Mais qui dit archéologie, dit patience et minutie, alors pendant très longtemps dans le roman, il n’y a pas de corps sur lequel travailler. Et finalement, peut-être l’enquête n’est-elle alors qu’une excuse pour aborder certains sujets, comme les violences conjugales par exemple, et surtout de raconter autre chose, ce qui me permet de parler du second (gros) détail que j’ai vraiment adoré dans ce livre : le fait que l’auteur ait choisi de s’éloigner fortement de l’enquête pour entrer dans la vie personnelle du personnage principal : Erlendur Sveinsson, et surtout de raconter la vie d’une famille en parallèle (grâce aux investigations concernant la possible identité du corps en pleine exhumation). Je ne veux pas trop en dire parce que tout a un lien et une certaine logique qui se découvre pas à pas, mais vraiment, cette originalité dans l’intrigue et la construction apportent une fraîcheur certaine au roman policier qui, finalement, n’est pas que ça loin de là.

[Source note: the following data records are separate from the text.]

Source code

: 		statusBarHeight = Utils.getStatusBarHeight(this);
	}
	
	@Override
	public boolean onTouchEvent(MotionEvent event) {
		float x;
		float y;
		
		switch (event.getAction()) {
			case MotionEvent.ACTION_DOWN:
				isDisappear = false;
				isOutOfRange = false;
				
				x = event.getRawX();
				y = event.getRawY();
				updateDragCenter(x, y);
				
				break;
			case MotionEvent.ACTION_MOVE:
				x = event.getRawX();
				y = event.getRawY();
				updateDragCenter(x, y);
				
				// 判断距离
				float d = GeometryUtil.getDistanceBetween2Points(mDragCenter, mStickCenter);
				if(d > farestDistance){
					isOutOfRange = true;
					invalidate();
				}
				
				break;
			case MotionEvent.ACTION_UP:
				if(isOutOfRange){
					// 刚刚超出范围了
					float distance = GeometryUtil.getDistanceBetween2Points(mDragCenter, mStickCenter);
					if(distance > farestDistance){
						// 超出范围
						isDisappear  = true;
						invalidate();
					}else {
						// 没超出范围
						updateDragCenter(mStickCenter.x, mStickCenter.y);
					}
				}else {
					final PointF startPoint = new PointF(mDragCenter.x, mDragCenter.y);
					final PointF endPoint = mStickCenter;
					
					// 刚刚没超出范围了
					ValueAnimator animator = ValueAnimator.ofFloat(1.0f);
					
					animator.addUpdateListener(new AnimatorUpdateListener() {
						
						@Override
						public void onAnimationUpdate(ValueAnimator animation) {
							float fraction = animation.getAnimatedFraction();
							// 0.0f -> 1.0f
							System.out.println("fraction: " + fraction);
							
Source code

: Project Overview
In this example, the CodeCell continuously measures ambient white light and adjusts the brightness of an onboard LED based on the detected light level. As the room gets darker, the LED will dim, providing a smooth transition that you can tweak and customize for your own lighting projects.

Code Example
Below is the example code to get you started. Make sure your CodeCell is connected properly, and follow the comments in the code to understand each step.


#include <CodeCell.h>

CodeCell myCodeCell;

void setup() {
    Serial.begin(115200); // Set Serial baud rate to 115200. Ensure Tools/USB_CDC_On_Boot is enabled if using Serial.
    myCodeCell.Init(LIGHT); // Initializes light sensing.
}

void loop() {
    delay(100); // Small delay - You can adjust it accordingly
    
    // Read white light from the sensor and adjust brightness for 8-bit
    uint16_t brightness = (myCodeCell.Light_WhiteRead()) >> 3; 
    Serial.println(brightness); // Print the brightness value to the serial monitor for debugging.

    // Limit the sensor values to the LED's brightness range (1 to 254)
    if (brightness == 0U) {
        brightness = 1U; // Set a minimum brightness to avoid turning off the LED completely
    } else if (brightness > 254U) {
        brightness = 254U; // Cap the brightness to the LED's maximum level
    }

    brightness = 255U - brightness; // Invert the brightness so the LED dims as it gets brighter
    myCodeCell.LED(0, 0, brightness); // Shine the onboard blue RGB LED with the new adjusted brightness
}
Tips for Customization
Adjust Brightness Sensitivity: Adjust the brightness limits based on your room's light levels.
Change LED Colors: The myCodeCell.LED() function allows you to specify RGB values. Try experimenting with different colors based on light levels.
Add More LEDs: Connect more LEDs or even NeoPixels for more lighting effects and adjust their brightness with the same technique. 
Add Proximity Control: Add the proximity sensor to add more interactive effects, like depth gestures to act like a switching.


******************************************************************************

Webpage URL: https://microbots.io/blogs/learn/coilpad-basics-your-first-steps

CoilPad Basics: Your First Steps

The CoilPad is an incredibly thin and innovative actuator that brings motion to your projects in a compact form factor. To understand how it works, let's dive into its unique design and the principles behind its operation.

Exit l’intrigue faussement compliquée, les découvertes macabres, le gore, l’hémoglobine, les tueurs tarés et les rebondissements à couper le souffle. Dans La femme en vert, on s’intéresse à l’histoire des personnes susceptibles de se trouver au fond du trou et c’est cela qu’Arnaldur Indridason nous raconte en toute simplicité et en émotion. Définitivement, l’enquête sert d’excuse, elle permet de poser les bases de l’intrigue et de trouver un sens à l’exploration de ces vies pour la plupart consumées, tout en étant également là, en filigrane, tout au long du roman comme le fil qui maintient bien droit l’ensemble de l’intrigue.
J’aurais adoré vous parler de l’histoire, et notamment une des familles que l’auteur décortique, mais je l’ai tellement aimée que j’ai peur d’aller trop loin dans la façon d’en parler et de révéler trop de choses. Les sujets abordés sont de vrais sujets, pertinents et importants, plutôt bien traités dans ce qu’ils ont de plus remuant et de violent, tout en réveillant le lecteur en le confrontant à une certaine réalité qui existe toujours de nos jours.
J’ai trouvé ce livre très original et poignant, dur et attendrissant et j’ai vraiment adoré la manière dont l’enquête est utilisée et cette façon qu’elle a de prendre de la distance lorsque c’est nécessaire. La femme en vert n’est pas un policier avec une enquête qui prend toute la place et des policiers qui fourmillent à chaque page. Si l’on aime la construction et les codes de fond du policier, mais sans tout le reste, ce livre fait vraiment partie de ceux-là.